Bergamini ou la mélancolie du deuil

Publié le 21 février 2020 par Les Lettres Françaises

Le premier roman d’Alexandre Bergamini, Retourner l’infâme, marquait d’évidence la naissance d’un écrivain : son écriture rythmée appelait la lecture à voix haute tant par son lyrisme que par la maîtrise dont il s’efforçait — souvent avec bonheur — de la gouverner. J’avais même osé le considérer comme un romantique égaré dans le bordel du monde. Je ne sais si j’avais raison d’employer un mot aujourd’hui bien décrié. Comme le lyrisme, d’ailleurs.

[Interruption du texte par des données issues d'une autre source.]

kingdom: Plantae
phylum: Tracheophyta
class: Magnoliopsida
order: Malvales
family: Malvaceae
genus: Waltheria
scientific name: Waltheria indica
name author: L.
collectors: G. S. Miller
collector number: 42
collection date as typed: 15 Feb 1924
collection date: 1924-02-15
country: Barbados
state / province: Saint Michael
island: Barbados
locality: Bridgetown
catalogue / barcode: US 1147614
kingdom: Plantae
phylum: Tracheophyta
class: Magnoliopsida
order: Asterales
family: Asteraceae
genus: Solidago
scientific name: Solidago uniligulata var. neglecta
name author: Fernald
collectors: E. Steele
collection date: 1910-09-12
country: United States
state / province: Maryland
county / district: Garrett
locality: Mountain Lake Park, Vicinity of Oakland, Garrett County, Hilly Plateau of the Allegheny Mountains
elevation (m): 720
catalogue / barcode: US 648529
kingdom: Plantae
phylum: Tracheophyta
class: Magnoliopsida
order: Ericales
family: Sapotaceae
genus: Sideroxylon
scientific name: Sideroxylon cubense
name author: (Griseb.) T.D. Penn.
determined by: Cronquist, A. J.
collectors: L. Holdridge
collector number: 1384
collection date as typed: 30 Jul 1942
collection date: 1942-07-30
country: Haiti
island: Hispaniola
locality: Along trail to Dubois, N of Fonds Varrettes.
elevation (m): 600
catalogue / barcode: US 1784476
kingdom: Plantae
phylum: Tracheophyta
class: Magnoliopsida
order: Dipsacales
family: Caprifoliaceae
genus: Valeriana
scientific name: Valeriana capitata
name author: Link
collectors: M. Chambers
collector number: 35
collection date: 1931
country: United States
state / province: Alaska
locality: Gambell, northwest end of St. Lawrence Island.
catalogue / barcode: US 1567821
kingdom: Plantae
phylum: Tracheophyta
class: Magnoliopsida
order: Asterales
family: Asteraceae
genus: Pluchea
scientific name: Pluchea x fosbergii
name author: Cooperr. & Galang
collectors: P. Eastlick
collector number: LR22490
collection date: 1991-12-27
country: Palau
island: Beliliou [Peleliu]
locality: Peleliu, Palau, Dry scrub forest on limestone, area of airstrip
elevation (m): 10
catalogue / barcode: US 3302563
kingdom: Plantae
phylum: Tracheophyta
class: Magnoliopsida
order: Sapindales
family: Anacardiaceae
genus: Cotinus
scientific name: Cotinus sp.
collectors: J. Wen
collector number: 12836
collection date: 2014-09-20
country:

Mais de quel romantisme parlons-nous ? Se réfère-t-on au romantisme anglais, à l’allemand, ou encore au français ? Les questions philosophiques ou politiques ne sont pas réglées de la même façon par les uns et par les autres. Et notre époque qui prétend avoir fait son deuil de l’idéal révolutionnaire semble, par exemple, ne plus voir d’un bon œil les textes d’un Victor Hugo, auteur, entre autres, de 93, de Napoléon le petit ou même des Misérables
J’avais donc évoqué un certain romantisme chez Alexandre Bergamini, référence qui me semblait désigner dans son livre l’exposition à vif d’un sujet et sa remise en question radicale dans l’écriture d’expériences limites, sexuelles et plus précisément sadomasochistes dans Retourner l’infâme.

Le second ouvrage de Bergamini, Cargo mélancolie, non seulement confirme les qualités de son premier livre, mais les développe par une plus grande maîtrise de la langue et de la construction du récit.
Voici donc de courts textes qui rendent compte d’un long voyage qui conduit l’écrivain, dans un premier temps, de Gnydia, cité ouvrière de Pologne, à Klaïpeda (Lithuanie), Riga (Lettonie), puis à Port-Saïd (Eypte), au Yémen, en Erythrée, en Arabie Saoudite, en Somalie. Dans une seconde partie, il raconte la fin de spériple au Spitzberg et dans la baie de la Madeleine vers la banquise.
Il ne faut cependant pas se méprendre : Cargo mélancolie n’est pas un recueil de « choses vues ». L’intérêt du livre réside avant tout dans « l’expérience intérieure » dont l’écriture rend compte avec rigueur précision, à la façon d’un sismographe. Suivons le fil brûlant, douloureux, profond de la narration : Alexandre Bergamini avait un frère, décédé à l’âge de dix-huit ans : « 1962-1980. Une vie dans un tiret. L’ordinaire transformé pour toujours par un frère. » Cette disparition va le hanter durant de longues années : « Auparavant ne régnaient que le supplice, l’évitement. Rêver de lui était un cauchemar qui me hantait des jours entiers. »
A l’approche du cercle polaire, « premier rêve depuis vingt ans où nous nous retrouvons, où je le perçois serein. » Puis vient « l’acceptation de l’inaccessible », « le détachement du mort. Mon accord de l’inacceptable, la perte. » Le dernier chapitre dit la clôture de la quête : « La fin d’une errance. Je ne cherche plus. Mais rien ne résout son absence, rien ne la comble. » Plus loin : « Pour la première fois, disponible à la vie. »
Ces pages sont fort belles et émouvantes, mais l’auteur ne cède à aucun moment à la sensiblerie, à la complaisance. Ce fil intime du récit reste tendu et ne s’embarrasse pas de considérations « psychologisantes ». Je l’ai simplement isolé de la trame du texte pour la clarté de mon exposé. Il s’entremêle subtilement à d’autres fils narratifs grâce auxquels le récit acquiert sa force et sa dimension universelle.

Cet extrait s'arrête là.